U.S.C. § 1332(d)). Defendants further submit that the suit satisfies CAFA’s minimal diversity requirement because Plaintiff is a citizen of New Mexico while at least one defendant is not: Wal- Mart Stores East LP, for example, is a citizen of Delaware and Arkansas. Id. at 5 (citing § 1332(d)(2)(A)). Last, Defendants assert that the suit satisfies CAFA’s $5,000,000 amount in controversy requirement. Id. at 6. First, they argue that it is “eminently possible that over $5 million from attorneys’ fees alone would be at issue.” Id. at 8. Defendants point to the fact that Plaintiff is seeking to recover such fees under the UPA and the fact that Plaintiff’s counsel sought $2.3 million in attorneys’ fees in a previous case against Defendants, Puma v. Wal-Mart Stores, Inc., No.
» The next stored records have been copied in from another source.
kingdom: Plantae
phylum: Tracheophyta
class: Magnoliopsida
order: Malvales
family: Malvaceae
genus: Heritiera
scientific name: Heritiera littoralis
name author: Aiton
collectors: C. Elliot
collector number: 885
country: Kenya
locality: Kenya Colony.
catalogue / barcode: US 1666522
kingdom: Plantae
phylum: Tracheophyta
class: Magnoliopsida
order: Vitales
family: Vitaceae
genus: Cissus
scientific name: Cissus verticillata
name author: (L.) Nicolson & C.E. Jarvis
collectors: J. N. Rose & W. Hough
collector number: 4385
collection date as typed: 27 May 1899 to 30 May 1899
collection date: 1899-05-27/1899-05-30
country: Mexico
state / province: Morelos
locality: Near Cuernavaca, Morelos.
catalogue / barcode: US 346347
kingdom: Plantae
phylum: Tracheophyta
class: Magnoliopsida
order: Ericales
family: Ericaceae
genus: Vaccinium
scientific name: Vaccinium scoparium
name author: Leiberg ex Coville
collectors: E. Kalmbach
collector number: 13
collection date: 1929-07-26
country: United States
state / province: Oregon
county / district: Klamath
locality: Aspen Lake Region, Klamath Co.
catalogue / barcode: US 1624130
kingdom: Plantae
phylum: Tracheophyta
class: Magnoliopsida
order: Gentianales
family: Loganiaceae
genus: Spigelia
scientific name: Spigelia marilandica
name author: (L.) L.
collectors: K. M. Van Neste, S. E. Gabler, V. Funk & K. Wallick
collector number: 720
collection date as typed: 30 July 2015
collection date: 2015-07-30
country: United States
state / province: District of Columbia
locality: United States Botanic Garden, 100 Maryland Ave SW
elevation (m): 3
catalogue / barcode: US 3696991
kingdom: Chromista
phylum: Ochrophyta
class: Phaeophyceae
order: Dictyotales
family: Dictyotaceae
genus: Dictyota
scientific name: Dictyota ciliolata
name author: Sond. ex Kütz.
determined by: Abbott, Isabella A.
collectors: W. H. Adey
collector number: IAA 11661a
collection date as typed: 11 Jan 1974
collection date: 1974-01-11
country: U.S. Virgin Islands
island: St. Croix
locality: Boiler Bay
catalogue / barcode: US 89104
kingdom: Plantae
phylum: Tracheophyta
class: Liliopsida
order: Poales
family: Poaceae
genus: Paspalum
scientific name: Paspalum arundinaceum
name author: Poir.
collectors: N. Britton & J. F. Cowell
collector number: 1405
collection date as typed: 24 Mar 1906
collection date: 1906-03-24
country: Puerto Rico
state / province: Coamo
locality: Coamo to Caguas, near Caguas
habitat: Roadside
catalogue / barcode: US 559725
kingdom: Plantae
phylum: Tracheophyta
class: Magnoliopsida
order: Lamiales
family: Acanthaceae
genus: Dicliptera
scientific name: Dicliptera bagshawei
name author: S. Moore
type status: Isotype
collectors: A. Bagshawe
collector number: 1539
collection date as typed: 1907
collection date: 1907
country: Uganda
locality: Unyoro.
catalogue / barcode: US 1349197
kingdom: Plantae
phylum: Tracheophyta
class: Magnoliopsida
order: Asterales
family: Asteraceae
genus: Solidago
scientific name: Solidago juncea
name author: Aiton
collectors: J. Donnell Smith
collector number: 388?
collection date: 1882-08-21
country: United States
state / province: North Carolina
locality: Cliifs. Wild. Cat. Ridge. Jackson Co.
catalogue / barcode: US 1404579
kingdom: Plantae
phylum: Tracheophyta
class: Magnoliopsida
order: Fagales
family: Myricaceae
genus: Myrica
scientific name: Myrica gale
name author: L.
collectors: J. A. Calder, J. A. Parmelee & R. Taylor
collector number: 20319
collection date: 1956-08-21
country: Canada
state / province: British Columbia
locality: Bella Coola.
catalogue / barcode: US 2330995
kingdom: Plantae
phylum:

D-202-CV-2013-0632 (N.M. Dist. 2013), that dealt only with a single coffeemaker model and involved a much smaller proposed class limited to customers in the State of New Mexico. Id. at 7. By contrast, Defendants argue, the instant case involves over 700 independent models of “small kitchen appliances” and a proposed class of customers covering 14 states. Id. Defendants additionally argue that the cost of Plaintiff’s proposed injunctive relief would exceed $5 million. See Doc. 1 at 9–11. They submit that an estimated 2.6 million Spectrum

appliances would be affected and that a ban on sales would cost over $5,000,000 because each appliance sells for well over the price of $1.88 that it would take to reach that threshold amount. See id. at 9. Defendants further argue that the less intrusive remedy of applying corrective stickers to the appliances would still cost over $5,000,000 because “the cost of affixing corrective [stickers] to each unit is at least $2 per unit.” Id. at 10. Defendants next address the Court’s jurisdiction over Plaintiff’s individual claim under 28 U.S.C. § 1332(a). Id. at 11. First, they submit that the suit satisfies § 1332(a)’s “complete diversity” requirement because neither Plaintiff nor the members of the proposed class are citizens of any of the Defendants’ states of citizenship: Delaware, Wisconsin, Maryland, and Arkansas. Id.

Next, Defendants argue that the individual claim satisfies § 1332(a)’s “amount in controversy” requirement because “Plaintiff Buscema’s own claim bears a value that exceeds $75,000.” Id. In support, Defendants point to the fact that Plaintiff’s counsel sought the recovery of attorneys’ fees at a rate of $400 per hour in the previous case against Defendants, ultimately requesting $2.3 million for time billed. Id. at 12.